## QUOTED PASSAGE:
- Abbreviation: PPC
- President: Carlos Neuhaus
- Secretary-General: Claudia Chirinos Matilde Lozada Javier Bedoya Denegri
- Founder: Luis Bedoya Reyes
- Founded: December 18, 1966
- Split from: Christian Democratic Party
- Headquarters: 1484 Alfonso Ugarte Ave, Lima
- Membership (2020): 278,672
- Ideology: Christian democracy Social conservatism
- Political position: Centre-right
- Religion: Catholic Church
- National affiliation: National Unity
- Regional affiliation: Christian Democrat Organization of America Union of Latin American Parties
- International affiliation: Christian Democrat International International Democracy Union
- Colors: Green
- Seats in the Congress: 0 / 130
- Governorships: 0 / 25
- Regional Councillors: 0 / 274
- Province Mayorships: 0 / 196
- District Mayorships: 0 / 1,874

Website
- ppc.pe

= Christian People's Party (Peru) =

Political party in Peru

The Christian People's Party (Partido Popular Cristiano, PPC) is a centre-right and conservative political party based on the principles of Christian democracy. It was founded in 1966 by Christian Democratic Party dissidents, led by Luis Bedoya Reyes, at the time mayor of Lima.

(Records from a data collection)
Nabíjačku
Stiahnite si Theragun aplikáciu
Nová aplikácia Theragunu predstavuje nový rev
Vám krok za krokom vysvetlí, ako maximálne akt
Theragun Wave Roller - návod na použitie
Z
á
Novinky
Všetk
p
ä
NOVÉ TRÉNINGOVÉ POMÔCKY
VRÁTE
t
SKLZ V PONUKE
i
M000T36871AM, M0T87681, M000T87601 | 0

---

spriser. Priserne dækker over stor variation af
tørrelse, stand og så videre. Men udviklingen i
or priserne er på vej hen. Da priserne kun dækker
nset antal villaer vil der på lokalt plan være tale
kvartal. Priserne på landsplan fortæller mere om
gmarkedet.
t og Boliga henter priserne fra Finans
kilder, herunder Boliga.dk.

## TASKS TO COMPLETE:
1. Turn the paragraph in the Christian People's Party text that begins "The Christian People's Party (Partido Popular Cristiano, PPC)" into a short bulleted list of its main facts.
2. From the Christian People's Party text, quote the part that opens with the words containing "The Christian People's" and closes with "mayor of Lima.".
3. Extend the Christian People's Party text, picking up after its last sentence.

## ANSWERS TO THE TASKS:
1.
- Name: Christian People's Party (Partido Popular Cristiano, PPC), Peru
- Position: center-right and conservative
- Basis: principles of Christian democracy
- Founded: 1966, by dissidents from the Christian Democratic Party
- Leader at founding: Luis Bedoya Reyes, then mayor of Lima

2.
The Christian People's Party (Partido Popular Cristiano, PPC) is a centre-right and conservative political party based on the principles of Christian democracy. It was founded in 1966 by Christian Democratic Party dissidents, led by Luis Bedoya Reyes, at the time mayor of Lima.

3.
Participating for the first time in elections in 1978, the PPC managed to solidify its presence in coastal urban areas throughout the 1980s, but it was not enough to win the Peruvian presidency, as Luis Bedoya Reyes placed third in both the 1980 and 1985 general elections. The 1990s saw the party experience an internal crisis while Fujimorism would dominate right-wing politics throughout the decade.

In 2000, the PPC's party registration was revoked by the National Jury of Elections under orders of the Fujimori administration. Recovering its registration in the aftermath of Fujimori's downfall, it became the dominant party of the National Unity coalition, placing third in both the 2001 and 2006 general elections under the candidacy of Lourdes Flores.

Following a series of political failures amid a more severe internal crisis throughout the 2010s, the PPC failed to overcome the electoral threshold at the 2021 general election, and lost its party registration for a second time at the National Jury of Elections.

The party attained its re-registration on 11 May 2024, and its projected to participate in the National Unity coalition for the 2026 general election with Roberto Chiabra as the coalition's presumptive presidential nominee.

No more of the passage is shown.